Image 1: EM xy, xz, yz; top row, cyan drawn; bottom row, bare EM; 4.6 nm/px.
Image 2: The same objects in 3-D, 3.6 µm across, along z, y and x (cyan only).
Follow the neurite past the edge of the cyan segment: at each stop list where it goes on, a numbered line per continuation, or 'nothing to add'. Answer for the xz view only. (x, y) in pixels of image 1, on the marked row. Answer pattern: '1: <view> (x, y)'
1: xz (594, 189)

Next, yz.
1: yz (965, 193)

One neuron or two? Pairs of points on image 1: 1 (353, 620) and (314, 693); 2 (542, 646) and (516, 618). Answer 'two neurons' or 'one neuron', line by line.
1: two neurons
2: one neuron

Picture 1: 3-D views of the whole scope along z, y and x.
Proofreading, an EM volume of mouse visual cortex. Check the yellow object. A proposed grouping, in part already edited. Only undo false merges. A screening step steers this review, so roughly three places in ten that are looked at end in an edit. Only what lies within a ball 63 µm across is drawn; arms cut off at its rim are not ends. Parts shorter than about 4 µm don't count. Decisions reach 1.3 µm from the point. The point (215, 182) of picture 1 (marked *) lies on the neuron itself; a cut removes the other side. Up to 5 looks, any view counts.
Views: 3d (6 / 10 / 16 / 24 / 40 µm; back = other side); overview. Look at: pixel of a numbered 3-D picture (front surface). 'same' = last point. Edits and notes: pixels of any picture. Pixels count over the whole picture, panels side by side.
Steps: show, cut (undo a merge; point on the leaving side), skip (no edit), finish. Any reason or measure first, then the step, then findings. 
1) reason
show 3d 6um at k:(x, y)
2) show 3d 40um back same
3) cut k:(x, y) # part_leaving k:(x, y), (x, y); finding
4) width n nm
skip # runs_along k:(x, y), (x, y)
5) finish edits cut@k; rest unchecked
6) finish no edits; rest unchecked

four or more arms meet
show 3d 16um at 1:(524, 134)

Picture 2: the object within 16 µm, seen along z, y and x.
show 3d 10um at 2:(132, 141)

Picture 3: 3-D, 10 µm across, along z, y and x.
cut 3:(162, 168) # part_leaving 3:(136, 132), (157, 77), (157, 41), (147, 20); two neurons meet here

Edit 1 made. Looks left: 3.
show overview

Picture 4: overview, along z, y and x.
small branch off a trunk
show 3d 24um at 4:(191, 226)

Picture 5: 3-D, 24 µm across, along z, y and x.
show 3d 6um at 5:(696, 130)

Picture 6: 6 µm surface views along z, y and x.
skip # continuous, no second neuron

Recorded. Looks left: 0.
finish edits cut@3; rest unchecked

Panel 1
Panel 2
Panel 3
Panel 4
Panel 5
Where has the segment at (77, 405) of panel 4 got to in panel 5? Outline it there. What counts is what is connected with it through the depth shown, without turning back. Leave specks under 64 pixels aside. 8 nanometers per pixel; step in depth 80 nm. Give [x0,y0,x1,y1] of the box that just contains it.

- _WHAT TO WORK ON_
If a line in the material holds "reason", copy it.

- _SOLUTION TO THE EXERCISE_
Steps: show, cut (undo a merge; point on the leaving side), skip (no edit), finish. Any reason or measure first, then the step, then findings. 
1) reason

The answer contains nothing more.